Video Privacy Protection Act Meets Spokeo - and Court Lets Case Continue

In the latest decision involving the application of the Video Privacy Protection Act to modern technology, a federal court in Massachusetts refused to dismiss a putative class action against the company behind the USA Today app.

In late 2013, Alexander Yershov downloaded and began using the USA Today app on his Android device. He sued the app manufacturer, Gannett Satellite Information Network, Inc., alleging that each time he watched a video on the app, the company shared the unique identification number of his smartphone with Adobe Systems, Inc., a third-party data analytics company. This transfer of data constituted a violation of the VPPA, Yershov claimed, because the company disclosed his personally identifiable information (PII) without his consent.

Gannett moved to dismiss, first arguing that the information disclosed was not PII and that Yershov was not a "subscriber" as defined by the statute, because the download and use of the app were free. U.S. District Court Judge F. Dennis Saylor IV agreed, but the First Circuit Court of Appeals reversed on both issues.

On remand, Gannett argued that Yershov lacked standing to bring suit, relying upon the U.S. Supreme Court's recent decision in Spokeo, Inc. v. Robins to assert that the plaintiff failed to allege he suffered a concrete injury sufficient to establish standing. This time, Judge Saylor sided with the plaintiff.

While the justices made clear in Spokeo that "a bare procedural violation, divorced from any concrete harm," would not satisfy the injury-in-fact requirement, Yershov's claim of VPPA violations was more than that, the court said. "Here, the complaint alleges an intangible harm: the invasion of Yershov's privacy interest in his video-viewing history."
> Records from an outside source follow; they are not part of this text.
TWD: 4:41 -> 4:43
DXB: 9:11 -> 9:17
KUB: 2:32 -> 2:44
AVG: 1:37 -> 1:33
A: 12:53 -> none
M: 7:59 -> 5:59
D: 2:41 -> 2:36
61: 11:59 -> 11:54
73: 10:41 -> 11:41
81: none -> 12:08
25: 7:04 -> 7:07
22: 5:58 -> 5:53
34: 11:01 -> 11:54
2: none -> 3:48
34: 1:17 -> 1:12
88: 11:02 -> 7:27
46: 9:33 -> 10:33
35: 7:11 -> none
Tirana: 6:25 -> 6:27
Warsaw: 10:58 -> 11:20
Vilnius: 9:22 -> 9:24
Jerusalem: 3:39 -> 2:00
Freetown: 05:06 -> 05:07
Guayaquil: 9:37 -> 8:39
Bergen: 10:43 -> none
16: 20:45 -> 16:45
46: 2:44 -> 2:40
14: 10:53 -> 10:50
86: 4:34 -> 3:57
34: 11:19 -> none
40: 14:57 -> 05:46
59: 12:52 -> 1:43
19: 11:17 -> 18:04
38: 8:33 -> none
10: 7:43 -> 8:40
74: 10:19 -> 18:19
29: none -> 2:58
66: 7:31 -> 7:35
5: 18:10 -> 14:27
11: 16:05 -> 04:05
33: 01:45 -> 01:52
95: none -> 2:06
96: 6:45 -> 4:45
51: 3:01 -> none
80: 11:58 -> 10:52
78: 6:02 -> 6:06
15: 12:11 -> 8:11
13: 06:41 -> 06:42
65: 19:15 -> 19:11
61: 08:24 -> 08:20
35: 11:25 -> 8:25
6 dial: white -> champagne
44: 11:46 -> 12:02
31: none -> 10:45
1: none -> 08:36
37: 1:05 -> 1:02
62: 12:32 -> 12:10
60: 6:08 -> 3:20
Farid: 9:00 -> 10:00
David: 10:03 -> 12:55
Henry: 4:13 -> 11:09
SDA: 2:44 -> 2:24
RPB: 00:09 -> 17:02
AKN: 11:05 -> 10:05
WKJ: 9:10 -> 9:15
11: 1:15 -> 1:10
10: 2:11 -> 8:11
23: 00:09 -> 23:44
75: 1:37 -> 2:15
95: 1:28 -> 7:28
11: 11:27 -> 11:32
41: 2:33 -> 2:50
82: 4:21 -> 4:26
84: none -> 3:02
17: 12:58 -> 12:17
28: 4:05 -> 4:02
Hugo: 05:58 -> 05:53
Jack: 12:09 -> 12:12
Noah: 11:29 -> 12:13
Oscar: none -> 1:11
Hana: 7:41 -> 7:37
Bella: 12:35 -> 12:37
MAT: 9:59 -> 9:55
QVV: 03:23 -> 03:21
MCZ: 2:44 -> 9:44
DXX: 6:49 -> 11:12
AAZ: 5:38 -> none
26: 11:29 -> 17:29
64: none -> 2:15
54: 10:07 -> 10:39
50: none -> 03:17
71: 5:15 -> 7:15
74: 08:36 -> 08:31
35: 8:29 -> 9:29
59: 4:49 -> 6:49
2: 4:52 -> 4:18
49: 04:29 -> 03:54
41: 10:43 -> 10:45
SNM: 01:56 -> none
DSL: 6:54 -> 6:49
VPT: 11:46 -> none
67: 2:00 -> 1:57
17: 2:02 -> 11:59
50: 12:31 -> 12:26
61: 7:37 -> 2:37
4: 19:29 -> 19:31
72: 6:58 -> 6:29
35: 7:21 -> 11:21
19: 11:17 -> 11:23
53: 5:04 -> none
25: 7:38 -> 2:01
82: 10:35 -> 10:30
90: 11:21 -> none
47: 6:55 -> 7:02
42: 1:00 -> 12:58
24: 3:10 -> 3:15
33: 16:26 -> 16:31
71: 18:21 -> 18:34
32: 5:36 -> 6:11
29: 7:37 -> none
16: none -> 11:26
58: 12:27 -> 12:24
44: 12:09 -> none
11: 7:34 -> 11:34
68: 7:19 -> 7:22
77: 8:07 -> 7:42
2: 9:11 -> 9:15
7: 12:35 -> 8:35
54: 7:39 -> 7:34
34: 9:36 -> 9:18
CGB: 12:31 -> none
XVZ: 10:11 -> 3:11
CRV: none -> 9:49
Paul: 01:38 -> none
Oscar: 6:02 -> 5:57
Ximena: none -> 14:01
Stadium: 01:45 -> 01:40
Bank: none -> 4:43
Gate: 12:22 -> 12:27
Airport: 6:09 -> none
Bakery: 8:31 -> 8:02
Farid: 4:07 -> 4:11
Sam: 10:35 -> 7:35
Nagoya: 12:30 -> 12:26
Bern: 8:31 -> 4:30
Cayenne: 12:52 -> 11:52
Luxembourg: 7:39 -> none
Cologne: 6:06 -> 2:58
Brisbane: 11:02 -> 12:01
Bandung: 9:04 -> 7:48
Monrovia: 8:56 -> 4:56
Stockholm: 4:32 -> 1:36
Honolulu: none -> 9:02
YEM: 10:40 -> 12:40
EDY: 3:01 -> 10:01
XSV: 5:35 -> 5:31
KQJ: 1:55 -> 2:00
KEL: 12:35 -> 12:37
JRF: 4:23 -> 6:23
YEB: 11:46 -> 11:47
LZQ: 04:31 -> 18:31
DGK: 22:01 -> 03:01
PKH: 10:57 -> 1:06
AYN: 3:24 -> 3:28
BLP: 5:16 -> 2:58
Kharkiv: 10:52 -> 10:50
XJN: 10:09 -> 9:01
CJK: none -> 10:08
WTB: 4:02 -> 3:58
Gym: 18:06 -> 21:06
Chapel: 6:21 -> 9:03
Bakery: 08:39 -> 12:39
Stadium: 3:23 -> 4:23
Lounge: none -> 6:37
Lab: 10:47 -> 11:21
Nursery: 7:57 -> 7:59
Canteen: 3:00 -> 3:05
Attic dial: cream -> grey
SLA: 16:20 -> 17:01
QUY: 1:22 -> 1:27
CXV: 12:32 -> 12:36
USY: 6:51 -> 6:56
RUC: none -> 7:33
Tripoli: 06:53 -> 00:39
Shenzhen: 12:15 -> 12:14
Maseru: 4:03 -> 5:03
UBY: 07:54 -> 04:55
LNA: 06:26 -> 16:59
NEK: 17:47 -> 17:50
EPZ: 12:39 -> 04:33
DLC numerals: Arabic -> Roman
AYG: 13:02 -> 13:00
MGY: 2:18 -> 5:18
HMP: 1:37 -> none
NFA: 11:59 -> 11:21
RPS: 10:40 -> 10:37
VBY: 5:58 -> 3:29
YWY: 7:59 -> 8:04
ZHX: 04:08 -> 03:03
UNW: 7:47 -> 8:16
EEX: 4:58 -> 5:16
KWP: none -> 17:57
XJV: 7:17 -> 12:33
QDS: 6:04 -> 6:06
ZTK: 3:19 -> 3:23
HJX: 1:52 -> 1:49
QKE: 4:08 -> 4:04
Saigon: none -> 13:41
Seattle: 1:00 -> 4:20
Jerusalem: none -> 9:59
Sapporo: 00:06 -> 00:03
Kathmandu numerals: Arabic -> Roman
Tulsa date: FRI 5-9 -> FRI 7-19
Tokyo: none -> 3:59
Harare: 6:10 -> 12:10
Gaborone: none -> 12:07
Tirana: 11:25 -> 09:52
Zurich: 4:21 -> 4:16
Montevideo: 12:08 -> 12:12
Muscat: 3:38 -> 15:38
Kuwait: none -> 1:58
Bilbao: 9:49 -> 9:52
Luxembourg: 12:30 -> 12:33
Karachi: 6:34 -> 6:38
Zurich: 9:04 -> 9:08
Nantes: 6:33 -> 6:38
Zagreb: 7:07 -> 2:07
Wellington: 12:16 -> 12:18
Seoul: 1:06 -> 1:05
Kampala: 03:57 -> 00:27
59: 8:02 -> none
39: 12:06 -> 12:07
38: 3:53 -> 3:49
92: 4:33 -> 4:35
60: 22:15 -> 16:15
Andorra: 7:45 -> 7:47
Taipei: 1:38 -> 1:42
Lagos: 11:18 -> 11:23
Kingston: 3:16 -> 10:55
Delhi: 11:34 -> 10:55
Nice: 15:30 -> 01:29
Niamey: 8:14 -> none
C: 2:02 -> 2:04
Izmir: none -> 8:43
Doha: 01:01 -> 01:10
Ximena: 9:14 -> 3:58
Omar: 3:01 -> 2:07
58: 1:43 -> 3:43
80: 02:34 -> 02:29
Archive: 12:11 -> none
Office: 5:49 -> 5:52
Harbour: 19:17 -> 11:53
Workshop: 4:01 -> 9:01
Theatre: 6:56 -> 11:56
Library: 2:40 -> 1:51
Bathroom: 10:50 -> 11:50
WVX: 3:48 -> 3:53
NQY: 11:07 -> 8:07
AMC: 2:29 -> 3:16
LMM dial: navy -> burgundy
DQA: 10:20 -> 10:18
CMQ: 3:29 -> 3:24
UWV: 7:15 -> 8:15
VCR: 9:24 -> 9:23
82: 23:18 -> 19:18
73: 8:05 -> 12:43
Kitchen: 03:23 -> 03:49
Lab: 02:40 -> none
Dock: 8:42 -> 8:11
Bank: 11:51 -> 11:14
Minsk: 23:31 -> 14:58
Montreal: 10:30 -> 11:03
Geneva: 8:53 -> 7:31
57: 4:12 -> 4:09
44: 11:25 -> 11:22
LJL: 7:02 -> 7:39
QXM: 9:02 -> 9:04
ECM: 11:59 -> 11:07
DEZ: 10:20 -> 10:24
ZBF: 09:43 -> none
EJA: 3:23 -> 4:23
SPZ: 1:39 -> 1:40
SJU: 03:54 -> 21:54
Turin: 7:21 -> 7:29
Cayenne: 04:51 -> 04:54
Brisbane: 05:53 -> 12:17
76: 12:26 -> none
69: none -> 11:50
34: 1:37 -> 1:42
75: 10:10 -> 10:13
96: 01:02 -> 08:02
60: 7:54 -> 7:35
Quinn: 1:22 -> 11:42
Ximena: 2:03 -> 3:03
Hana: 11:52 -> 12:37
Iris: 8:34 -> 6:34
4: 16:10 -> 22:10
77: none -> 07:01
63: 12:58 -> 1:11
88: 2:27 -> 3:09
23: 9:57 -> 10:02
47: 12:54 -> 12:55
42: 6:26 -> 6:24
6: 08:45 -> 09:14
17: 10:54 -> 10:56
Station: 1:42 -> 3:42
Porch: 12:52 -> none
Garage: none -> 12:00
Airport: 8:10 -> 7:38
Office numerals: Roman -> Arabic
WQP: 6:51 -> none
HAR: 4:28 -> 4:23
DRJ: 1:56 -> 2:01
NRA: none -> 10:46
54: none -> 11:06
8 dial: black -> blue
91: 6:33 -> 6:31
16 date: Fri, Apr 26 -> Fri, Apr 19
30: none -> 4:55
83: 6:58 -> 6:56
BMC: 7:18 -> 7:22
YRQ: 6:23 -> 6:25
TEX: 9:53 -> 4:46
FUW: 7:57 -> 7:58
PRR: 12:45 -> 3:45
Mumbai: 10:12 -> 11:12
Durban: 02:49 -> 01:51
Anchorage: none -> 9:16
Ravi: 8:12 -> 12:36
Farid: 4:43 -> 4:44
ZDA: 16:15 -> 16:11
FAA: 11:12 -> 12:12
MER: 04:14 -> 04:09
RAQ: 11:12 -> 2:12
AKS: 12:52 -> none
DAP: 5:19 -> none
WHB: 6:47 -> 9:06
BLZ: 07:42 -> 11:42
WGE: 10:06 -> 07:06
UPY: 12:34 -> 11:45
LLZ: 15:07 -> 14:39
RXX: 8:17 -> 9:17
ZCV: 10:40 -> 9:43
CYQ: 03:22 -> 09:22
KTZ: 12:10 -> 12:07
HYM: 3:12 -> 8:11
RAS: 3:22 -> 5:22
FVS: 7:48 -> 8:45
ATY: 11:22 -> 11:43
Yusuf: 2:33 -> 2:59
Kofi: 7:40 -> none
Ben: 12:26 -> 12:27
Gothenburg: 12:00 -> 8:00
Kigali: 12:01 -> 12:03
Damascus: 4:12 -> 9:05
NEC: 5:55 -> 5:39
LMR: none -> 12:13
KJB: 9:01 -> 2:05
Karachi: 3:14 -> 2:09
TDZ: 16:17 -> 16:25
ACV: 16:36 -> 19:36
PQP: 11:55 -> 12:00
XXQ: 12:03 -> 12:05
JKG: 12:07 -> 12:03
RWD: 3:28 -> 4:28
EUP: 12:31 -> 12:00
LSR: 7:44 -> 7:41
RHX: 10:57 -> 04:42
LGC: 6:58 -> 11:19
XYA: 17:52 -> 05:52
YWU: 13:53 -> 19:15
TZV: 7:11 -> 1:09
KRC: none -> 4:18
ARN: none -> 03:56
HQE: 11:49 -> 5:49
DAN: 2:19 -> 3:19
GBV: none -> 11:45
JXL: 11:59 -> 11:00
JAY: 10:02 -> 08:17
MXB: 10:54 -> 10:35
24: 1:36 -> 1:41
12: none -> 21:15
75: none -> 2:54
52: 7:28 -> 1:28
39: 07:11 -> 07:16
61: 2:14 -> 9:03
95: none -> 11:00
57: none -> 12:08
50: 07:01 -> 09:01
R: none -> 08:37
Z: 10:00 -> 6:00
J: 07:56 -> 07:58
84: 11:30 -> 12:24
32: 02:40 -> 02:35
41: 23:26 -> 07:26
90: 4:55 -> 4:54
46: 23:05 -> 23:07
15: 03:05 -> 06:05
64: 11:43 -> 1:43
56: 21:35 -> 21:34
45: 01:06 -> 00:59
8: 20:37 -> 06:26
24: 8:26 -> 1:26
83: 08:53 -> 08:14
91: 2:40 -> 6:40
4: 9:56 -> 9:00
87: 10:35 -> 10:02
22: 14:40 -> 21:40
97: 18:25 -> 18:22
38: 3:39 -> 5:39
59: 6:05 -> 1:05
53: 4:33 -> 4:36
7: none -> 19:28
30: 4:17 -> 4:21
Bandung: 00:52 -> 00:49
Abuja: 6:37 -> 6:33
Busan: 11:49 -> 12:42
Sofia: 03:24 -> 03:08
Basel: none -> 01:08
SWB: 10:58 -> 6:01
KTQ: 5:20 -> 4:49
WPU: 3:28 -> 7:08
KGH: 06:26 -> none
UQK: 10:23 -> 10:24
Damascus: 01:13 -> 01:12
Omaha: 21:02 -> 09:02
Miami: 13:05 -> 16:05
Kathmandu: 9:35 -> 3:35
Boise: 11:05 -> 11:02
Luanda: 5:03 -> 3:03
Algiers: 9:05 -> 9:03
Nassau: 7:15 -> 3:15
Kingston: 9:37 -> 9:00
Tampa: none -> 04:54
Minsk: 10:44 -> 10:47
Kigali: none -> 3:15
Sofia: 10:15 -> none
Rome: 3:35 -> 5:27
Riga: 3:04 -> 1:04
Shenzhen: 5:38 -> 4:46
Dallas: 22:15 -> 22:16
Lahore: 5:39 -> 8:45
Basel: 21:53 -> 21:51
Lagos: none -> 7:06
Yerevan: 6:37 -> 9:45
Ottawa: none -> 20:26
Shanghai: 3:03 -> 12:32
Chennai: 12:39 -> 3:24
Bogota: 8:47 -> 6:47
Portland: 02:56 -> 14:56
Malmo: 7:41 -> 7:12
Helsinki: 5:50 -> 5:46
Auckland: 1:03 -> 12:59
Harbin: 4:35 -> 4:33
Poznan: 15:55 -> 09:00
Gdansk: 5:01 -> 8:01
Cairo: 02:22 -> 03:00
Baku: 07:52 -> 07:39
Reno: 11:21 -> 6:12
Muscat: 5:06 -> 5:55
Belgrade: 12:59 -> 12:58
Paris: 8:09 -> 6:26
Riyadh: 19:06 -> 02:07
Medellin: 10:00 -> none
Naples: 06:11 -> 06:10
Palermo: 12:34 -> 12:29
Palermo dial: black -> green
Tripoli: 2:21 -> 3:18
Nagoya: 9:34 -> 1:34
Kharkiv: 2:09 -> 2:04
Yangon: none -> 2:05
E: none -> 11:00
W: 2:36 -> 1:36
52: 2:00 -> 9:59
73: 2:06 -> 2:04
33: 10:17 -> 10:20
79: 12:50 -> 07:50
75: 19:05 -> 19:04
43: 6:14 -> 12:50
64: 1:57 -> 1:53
Both historical precedents and the judgment of Congress played important roles in this conclusion, the court explained. By enacting the VPPA, lawmakers "elevated an otherwise non-actionable invasion of privacy into a concrete, legally cognizable injury," and English law has long recognized the right to privacy in personal information, particularly information in compilations.

"[T]he VPPA 'plainly' provides plaintiffs like Yershov, who allege wrongful disclosure of their PII, with standing and a right to relief," Judge Saylor wrote, citing a Third Circuit decision that reached a similar conclusion for support. "The intangible harm allegedly suffered by Yershov from Gannett's alleged disclosure of his PII is a concrete injury in fact."

To read the memorandum and order in Yershov v. Gannett Satellite Information Network, Inc., click here.

Why it matters: Courts across the country have struggled to apply the VPPA, adopted in 1988, to 21st-century technology. The First Circuit's opinion finding that Yershov was a "subscriber" for purposes of the statute created a circuit split on the issue, with contrary authority from the Eleventh Circuit and several district courts. In this plaintiff-friendly ruling, the district court found that a statutory violation occurred and the invasion of a consumer's privacy was sufficient to meet the injury-in-fact requirements of Spokeo and Article III.